Penn Quarter’s China Chilcano puts cell-cultivated poultry on the menu this month

José Andrés grilling China Chilcano’s new anticuchos de pollo dish made of cultivated chicken.
Tierney Plumb is the editor of Eater DC, covering all things food and drink around the nation's capital.

Culinary superstar José Andrés just made history by selling Good Meat’s cell-cultivated chicken for the first time in the U.S., right here in D.C.

The chef and global humanitarian hosted the landmark meal at his Penn Quarter Peruvian restaurant China Chilcano on Wednesday, July 5, preparing the charcoal-grilled chicken for a select crowd.

The same skewers, marinated in anticucho sauce and served with native potatoes, will officially land on China Chilcano’s menu starting July 31. Reservations to try the revolutionary chicken go live on July 25, with limited quantities available each week.

Cultivated chicken with anticucho sauce, native potatoes, and ají amarillo chimichurri.
Ana I. Martinez Chamorro

The meal comes two weeks after Good Meat received final regulatory approval to sell its chicken to American consumers.
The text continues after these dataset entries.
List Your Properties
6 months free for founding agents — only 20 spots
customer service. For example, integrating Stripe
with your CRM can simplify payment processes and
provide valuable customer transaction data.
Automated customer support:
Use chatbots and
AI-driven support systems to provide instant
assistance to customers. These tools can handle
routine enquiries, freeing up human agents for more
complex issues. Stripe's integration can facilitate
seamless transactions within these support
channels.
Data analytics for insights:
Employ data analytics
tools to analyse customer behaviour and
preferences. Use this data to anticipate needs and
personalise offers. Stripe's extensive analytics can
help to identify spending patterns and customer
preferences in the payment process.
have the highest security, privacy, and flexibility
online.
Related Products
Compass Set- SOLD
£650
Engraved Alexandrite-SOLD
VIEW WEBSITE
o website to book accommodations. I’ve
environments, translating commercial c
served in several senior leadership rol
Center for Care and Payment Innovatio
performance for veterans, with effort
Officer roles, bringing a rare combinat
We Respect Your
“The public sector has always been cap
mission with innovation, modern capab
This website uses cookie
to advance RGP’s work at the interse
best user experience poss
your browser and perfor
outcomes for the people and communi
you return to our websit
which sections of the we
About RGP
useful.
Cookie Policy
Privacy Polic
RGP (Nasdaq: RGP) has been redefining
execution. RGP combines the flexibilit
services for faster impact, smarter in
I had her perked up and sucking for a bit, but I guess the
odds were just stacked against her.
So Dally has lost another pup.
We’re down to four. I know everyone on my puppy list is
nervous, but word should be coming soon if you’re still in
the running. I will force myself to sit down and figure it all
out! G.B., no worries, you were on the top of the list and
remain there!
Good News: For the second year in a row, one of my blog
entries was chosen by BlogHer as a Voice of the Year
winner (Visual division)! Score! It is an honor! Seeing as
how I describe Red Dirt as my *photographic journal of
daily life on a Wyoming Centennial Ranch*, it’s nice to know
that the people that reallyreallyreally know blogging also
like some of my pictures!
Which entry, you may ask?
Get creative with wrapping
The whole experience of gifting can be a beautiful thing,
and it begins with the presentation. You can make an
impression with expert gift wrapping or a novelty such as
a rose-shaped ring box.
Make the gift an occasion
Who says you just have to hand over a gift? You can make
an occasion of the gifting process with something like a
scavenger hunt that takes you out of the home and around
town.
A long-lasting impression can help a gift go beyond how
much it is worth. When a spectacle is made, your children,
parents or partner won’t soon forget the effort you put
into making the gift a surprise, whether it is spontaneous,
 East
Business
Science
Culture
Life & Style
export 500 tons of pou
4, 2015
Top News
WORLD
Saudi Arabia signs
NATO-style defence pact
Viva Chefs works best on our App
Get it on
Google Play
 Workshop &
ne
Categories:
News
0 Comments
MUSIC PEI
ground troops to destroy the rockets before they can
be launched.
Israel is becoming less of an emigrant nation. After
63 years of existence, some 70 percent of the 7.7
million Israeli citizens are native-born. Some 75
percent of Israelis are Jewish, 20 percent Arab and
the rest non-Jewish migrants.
Its California-based food technology parent company Eat Just Inc. created the world’s first-to-market meat that’s grown from animal cells instead of slaughtered livestock. Singapore was the first place to receive approvals for the product in 2020, and Eat Just was awarded a key clearance earlier this year to scale up and manufacture the sustainable meat for less.

Andrés’ milestone dinner honored the “godfather of cultivated meat” Willem van Eelen, the late Dutch entrepreneur who would have celebrated his 100th birthday on July 4, 2023. His daughter and Good Meat advisor, Ira, was among the first to try the meat at China Chilcano.

“The big day is here, the chicken is here, and people are going to be talking. This is a first for the history of humanity,” said Andrés, in a statement, adding he picked China Chilcano as the inaugural spot to sell the meat because “Peru is a country of many civilizations at once.”

Ira van Eelen has continued in her father’s footsteps as a global champion for cultivated meat.
Ana I. Martinez Chamorro

Meanwhile, San Francisco diners were the first in the U.S. to sample the futuristic chicken at a restaurant just days earlier. At Michelin-starred Bar Crenn, chef Dominique Crenn started serving a tempura-fried take with a burnt chili aioli on Saturday, July 1 as part of a new partnership with another lab-grown meat producer (Upside Foods).